Weissleder and coworkers thought that decorating certain fluorescent magnetic nanoparticles"already being used clinically for magnetic resonance imaging"with small molecules would enable the nanoparticles to be taken up selectively by specific cells. The researchers have now shown that this idea works.
For example, nanoparticles studded with isatoic or 5-chloroisatoic anhydride are selectively taken up by pancreatic cancer cells in mice. Their presence inside those cells can be revealed by whole-body fluorescence or magnetic resonance imaging (Nature Biotechnol., published Oct. 23, dx.doi.org/10.1038/nbt1159).
Weissleders approach is novel, says Robert S. Langer, professor of chemical engineering at Massachusetts Institute of Technology.
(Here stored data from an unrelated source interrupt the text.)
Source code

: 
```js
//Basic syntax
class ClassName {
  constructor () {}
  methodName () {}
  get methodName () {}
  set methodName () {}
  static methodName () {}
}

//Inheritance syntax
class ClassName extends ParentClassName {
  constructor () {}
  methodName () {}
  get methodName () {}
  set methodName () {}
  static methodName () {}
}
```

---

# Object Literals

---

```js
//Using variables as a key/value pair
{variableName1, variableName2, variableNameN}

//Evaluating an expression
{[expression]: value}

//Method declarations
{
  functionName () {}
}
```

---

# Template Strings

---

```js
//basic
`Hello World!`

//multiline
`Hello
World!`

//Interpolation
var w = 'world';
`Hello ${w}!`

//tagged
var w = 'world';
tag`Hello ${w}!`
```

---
It could lead to a whole new way of targeting cells, he adds.
The work is a step toward giving nanomaterials more biological function—in this case, the ability to access specific cells or biological processes, Weissleder says. One long-term goal is to use materials like these to detect diseases much earlier than currently possible, he adds.
The researchers prepared a library of 146 nanoparticles, each conjugated to an average of 60 copies of a small molecule. Screening revealed 14 with high affinity for pancreatic cancer cells. Among those, the particles decorated with isatoic acid or 5-chloroisatoic acid are poorly taken up by macrophages, which scavenge unmodified nanoparticles, and so were prepared on a large scale for the in vivo studies with mice.